## What to do
Using "Saved" as the search string, find the matching lines below and copy them.

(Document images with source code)
= = = = = = =

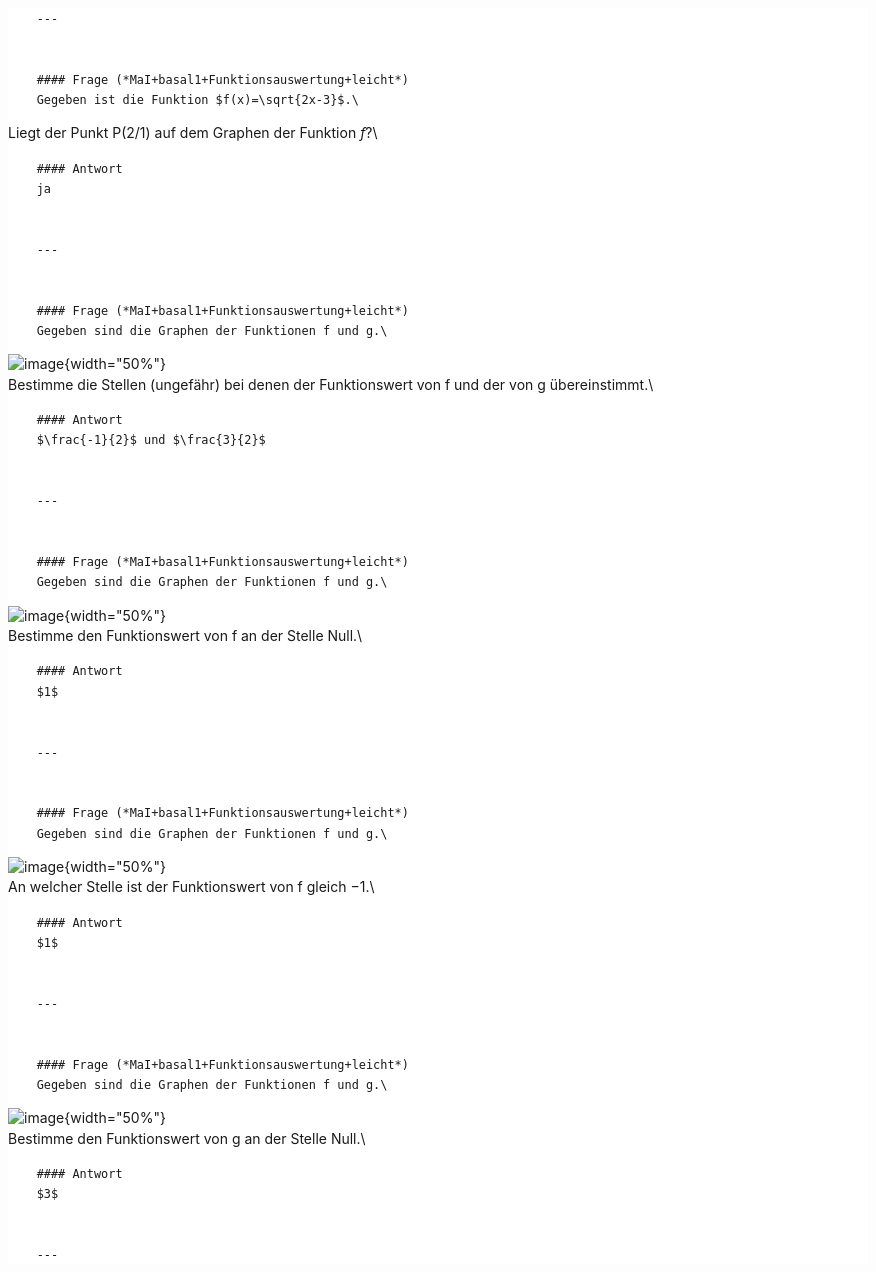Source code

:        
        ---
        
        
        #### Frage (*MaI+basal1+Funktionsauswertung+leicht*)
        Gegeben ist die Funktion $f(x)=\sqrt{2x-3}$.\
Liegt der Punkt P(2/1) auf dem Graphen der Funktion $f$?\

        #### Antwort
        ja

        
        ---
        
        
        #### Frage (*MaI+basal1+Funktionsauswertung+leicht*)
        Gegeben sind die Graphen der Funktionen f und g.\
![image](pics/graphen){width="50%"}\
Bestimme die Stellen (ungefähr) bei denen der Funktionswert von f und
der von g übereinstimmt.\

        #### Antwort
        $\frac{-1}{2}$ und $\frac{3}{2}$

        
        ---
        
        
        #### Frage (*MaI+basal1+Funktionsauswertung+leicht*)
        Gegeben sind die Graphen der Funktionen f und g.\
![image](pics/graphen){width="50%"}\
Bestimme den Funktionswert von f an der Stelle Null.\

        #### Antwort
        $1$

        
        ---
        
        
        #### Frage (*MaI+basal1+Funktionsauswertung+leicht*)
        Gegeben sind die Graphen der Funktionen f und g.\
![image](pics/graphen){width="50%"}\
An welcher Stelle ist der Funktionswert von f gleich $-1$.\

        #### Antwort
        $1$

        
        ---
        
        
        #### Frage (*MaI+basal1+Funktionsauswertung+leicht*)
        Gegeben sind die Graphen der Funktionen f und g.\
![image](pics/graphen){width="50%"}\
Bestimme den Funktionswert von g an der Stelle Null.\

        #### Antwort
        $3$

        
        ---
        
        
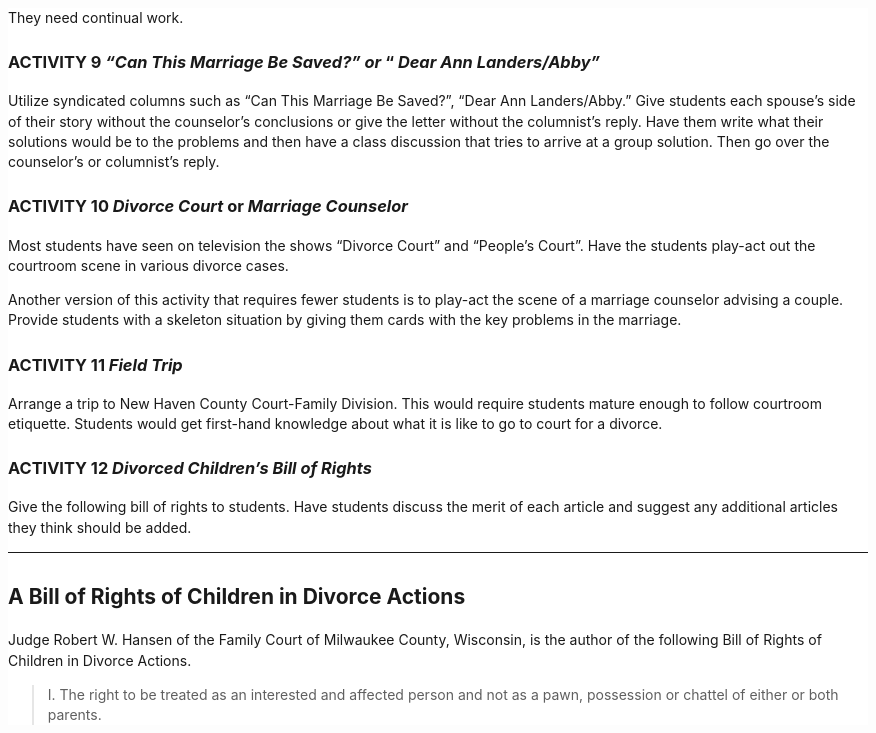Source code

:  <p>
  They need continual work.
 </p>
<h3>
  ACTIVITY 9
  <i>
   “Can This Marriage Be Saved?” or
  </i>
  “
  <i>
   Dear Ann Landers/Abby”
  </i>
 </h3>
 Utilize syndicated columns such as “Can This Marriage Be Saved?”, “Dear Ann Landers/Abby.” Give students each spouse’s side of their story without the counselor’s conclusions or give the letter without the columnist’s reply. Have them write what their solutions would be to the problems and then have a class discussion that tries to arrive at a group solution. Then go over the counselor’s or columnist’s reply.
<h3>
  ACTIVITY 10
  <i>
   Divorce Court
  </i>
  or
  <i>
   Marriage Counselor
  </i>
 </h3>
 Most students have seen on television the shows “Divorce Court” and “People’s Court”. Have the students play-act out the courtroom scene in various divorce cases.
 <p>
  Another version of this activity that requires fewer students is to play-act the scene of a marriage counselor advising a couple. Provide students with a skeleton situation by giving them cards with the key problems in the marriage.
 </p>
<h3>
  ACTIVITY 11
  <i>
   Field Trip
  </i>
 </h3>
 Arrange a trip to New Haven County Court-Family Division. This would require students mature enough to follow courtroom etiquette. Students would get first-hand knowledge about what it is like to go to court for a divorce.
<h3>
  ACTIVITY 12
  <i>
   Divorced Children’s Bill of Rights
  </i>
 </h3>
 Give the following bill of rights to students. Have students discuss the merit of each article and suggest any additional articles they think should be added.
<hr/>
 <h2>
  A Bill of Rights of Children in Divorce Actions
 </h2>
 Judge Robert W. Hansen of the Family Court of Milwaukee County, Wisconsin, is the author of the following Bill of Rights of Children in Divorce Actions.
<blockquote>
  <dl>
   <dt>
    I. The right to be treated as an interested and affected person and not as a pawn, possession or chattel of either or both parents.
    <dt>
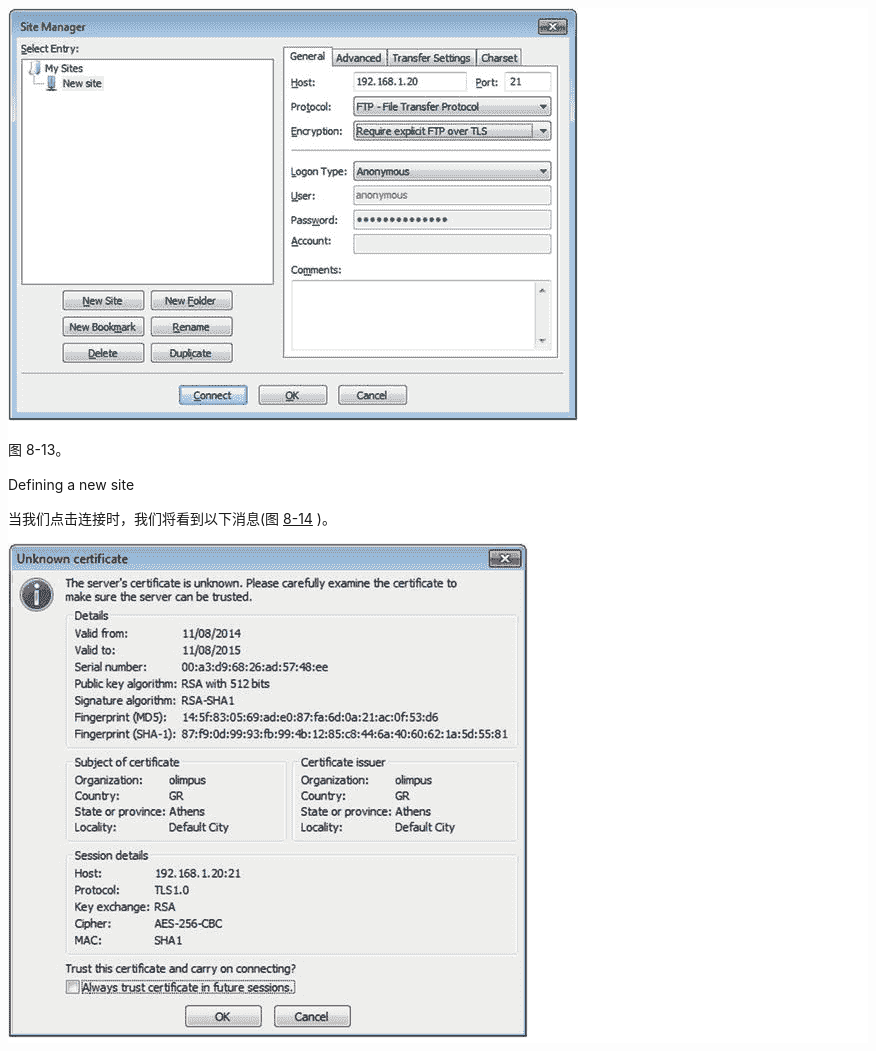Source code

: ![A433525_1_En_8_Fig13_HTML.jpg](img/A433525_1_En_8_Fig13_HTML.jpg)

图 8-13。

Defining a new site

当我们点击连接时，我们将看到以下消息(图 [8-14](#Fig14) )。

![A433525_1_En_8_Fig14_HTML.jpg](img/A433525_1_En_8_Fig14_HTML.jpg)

= = = = = = =

## Reply
   “Can This Marriage Be Saved?” or
 Utilize syndicated columns such as “Can This Marriage Be Saved?”, “Dear Ann Landers/Abby.” Give students each spouse’s side of their story without the counselor’s conclusions or give the letter without the columnist’s reply. Have them write what their solutions would be to the problems and then have a class discussion that tries to arrive at a group solution. Then go over the counselor’s or columnist’s reply.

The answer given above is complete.